/mid1_project

Primary LanguageJupyter Notebook

Exploring a Movie Database

Team:

  Francisco Caupers
  Imrane Mourigh
  Tatyana Tarasova

Objects

  • What? → Films
  • When? → 2019-2023
  • Where? → USA
  • How? → IMDB, Oscars

As the main database for our analysis we chose the IMDB database. The whole database contains all the films starting from 1927. The initial file is more than 400 MB, so we decided to filter it by choosing time period from 2019 till 2023 and by main production country USA. At this point we had a bit more than 30 000 lines.

Questions

  1. What factors contribute to the box office success of films in the USA between 2019-2023?
  2. Which film genres are most popular among audiences during this period?
  3. How are film budgets distributed across different genres and production companies?
  4. Do ratings impact revenue?
  5. Are production companies nominated for the Academy Awards (in or case the Oscars) consistently associated with high-performing film?

Hypotheses

  1. H0: There is no relationship between film that was nominated for Oscar and its genre.
  2. H0: There is no relationship between genres and ratings of the film.
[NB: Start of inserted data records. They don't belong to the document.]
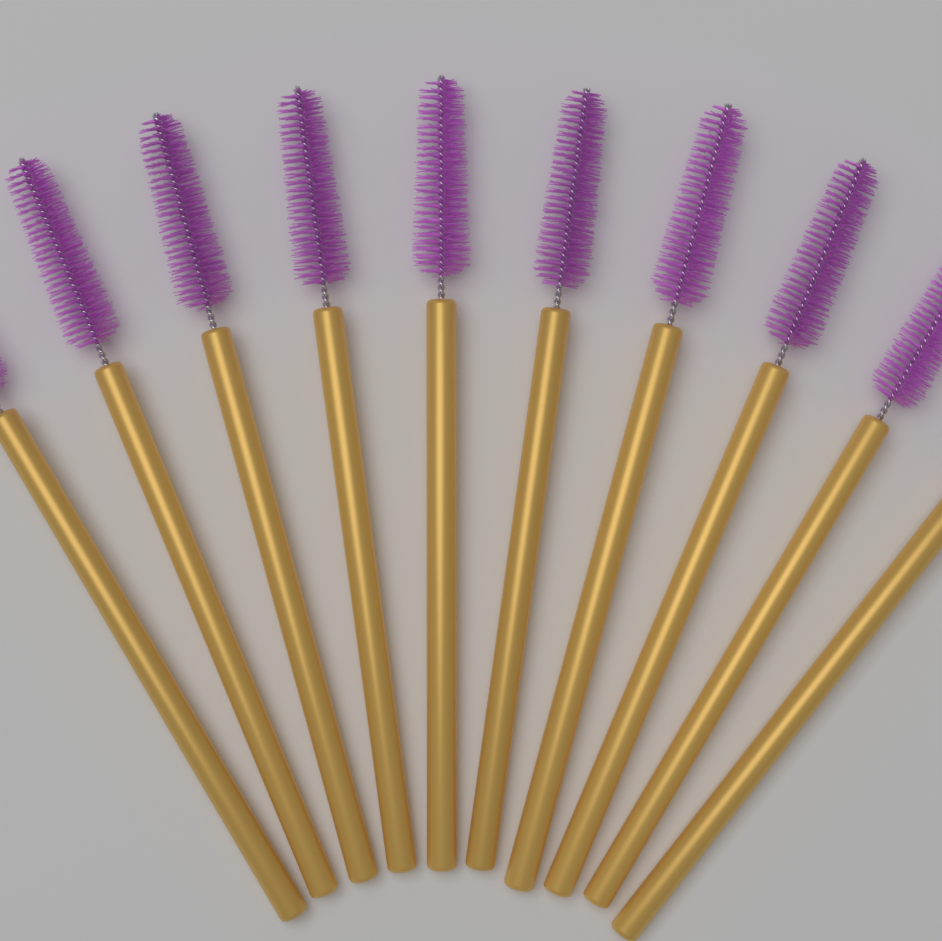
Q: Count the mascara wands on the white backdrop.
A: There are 10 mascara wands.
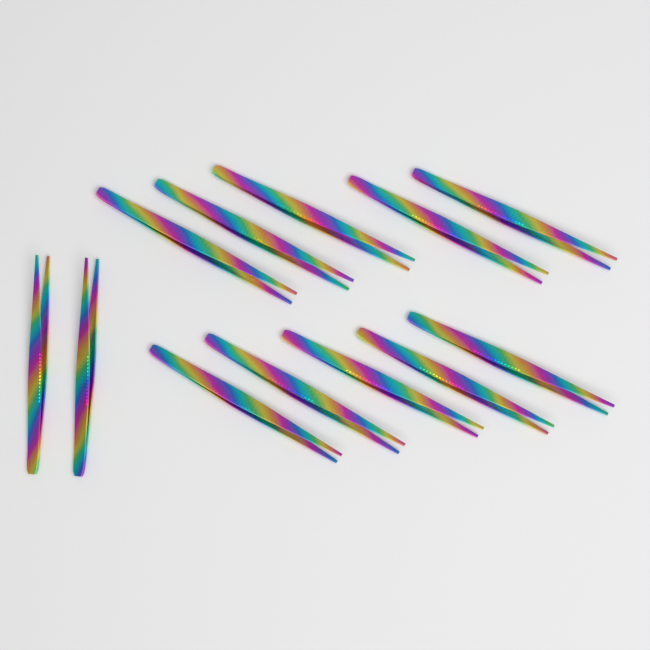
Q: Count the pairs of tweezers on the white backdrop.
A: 12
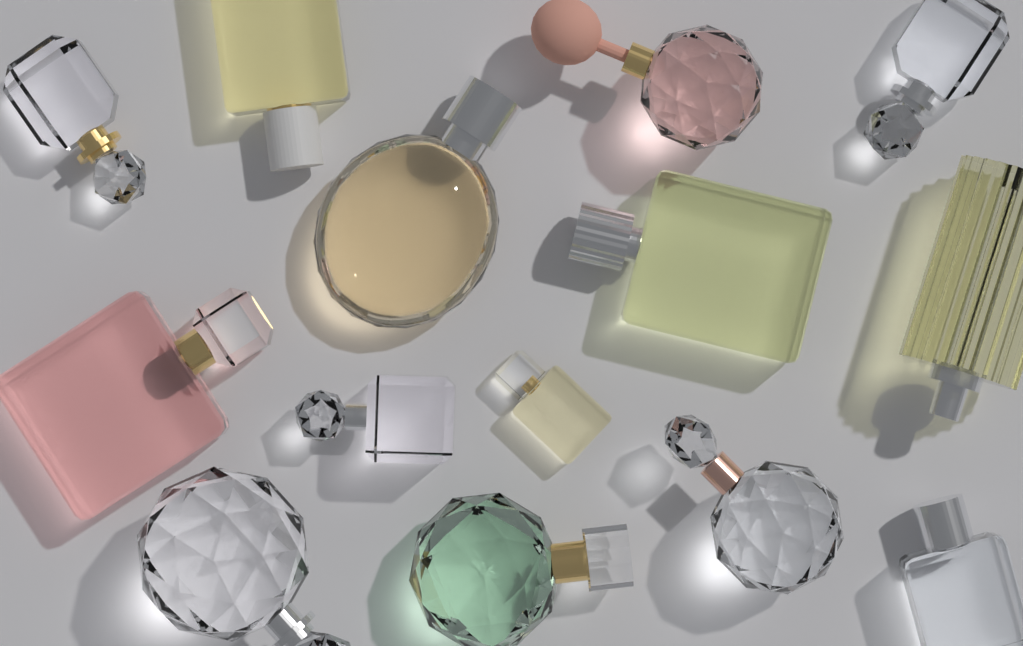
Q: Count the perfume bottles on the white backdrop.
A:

For the purpose of our analysis we filtered our main table. We took only those films that have information about revenue (revenue > 0) and show interest from the audience (vote count > 100). As additional data sets we used information about age ratings, Oscar nominated film and Oscar nominated companies in 2022. We join all related information from these tables to the main table and merged them all in one. At this point we had 642 lines.

Data cleaning measures:

  • Changed column 'release_data' to 'date' datatype
  • Manually added one missing value in 'production_companies' and two missing values in 'spoken_languages' from www.imdb.com

For some questions we also performed some filtering and cleaning:

  • In columns 'production_companies' and 'genres' we took only the main company and deleted the rest. As Oscar nominations and ratings consider only the leading company and genre.
  • We kept only necessary columns for each question and saved filtered data frames for each question.
  • Calculated revenue and budget in millions and used them for calculations
  • for Question 5 in column 'license' we filled NaN values with 'unknown'
  • for questions and hypotheses where we analyzed rating, we didn't use rows with value 'unknown' in 'license'

For Question_1 we created a data frame 'numerical_columns' and checked correlation between numerical variables by calculating the correlation matrix. We observed 3 correlated columns 'vote_count' and 'budget' with correlation coefficient 0,63, 'vote_count' and 'revenue' 0,74, 'revenue' and 'budget'. We calculated VIF for each column and got following results:

  1. vote_count 2.993886
  2. budget_M 2.793599
  3. revenue_M 3.091482

All three of them were less than 4, which indicated absence of multicollinearity, so we plotted a scatter plots for each correlation.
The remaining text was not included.